Volume 1 Supplement 1
Predicting gene co-expression from CIS-regulatory regions
© Allen et al; licensee BioMed Central Ltd. 2007
Published: 8 May 2007
Single Nucleotide Polymorphisms (SNPs) affecting phenotype are frequently found in the CIS regulatory factors of a gene. However current prediction tools ignore positional data and thus over estimate the co-expression of genes. In order to reduce this error, this work intends to produce a method of correlating quantitative trait loci (QTLs) simultaneously to their CIS element and the expressed phenotype. To decipher the cryptic code in this non-coding DNA autoassociative neural network tools and multidimensional self-organising maps (Kohenen maps) are being used.
Preliminary work produced a tool using a 2 dimensional Kohenen map has produced some promising results. This work aims to further improve the prediction rate by increasing the dimensions used in the self-organising map so more positional data is incorporated. Once an effective prediction tool has been developed it will be trained using existing genomic data from Arabidopsis pollen and its effectiveness assessed. Once trained the prediction tool can then be used on novel data and the predictions, if not available in published literature can be tested in vitro using Transcript and Locus profiling techniques within the university.
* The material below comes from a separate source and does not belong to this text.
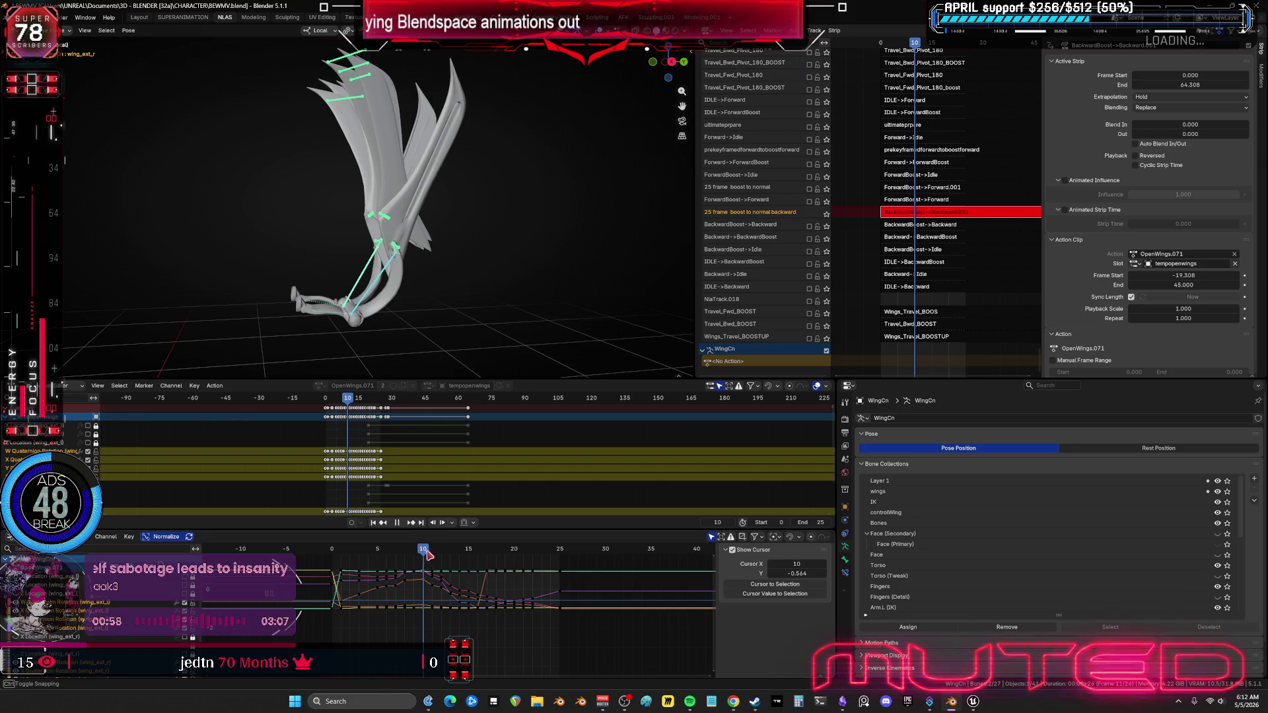
Step: Try an in-between at frame 11, cancel it, move to frame 12 and maximize the graph editor
{"action": "key", "text": "Right"}
{"action": "key", "text": "shift+e"}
The ultimate aim being to use the prediction tool on regions of the rice genome mapped for high density heterosis QTLs to predicted co-regulated genes. Then using in-house genomics techniques meaningful biological information may be assigned to the co-expression.
Motifs in bacteria were scanned using the Prokaryotic Database of Gene Regulation's virtual footprint tool http://prodoric.tu-bs.de/. Output was filtered using customised Perl scripts. For rice and arabidopsis, motif lists were obtained from the Plant CIS-acting regulatory DNA elements (PLACE) database  and are scanned using a custom written Perl script.
Bacterial data has been initially analysed using multivariate techniques and indicates greater variation between isogenes than between genes or even between isogenes of the same gene in different species. The future is to develop the neural network tools to refine prediction.
This article is published under license to BioMed Central Ltd.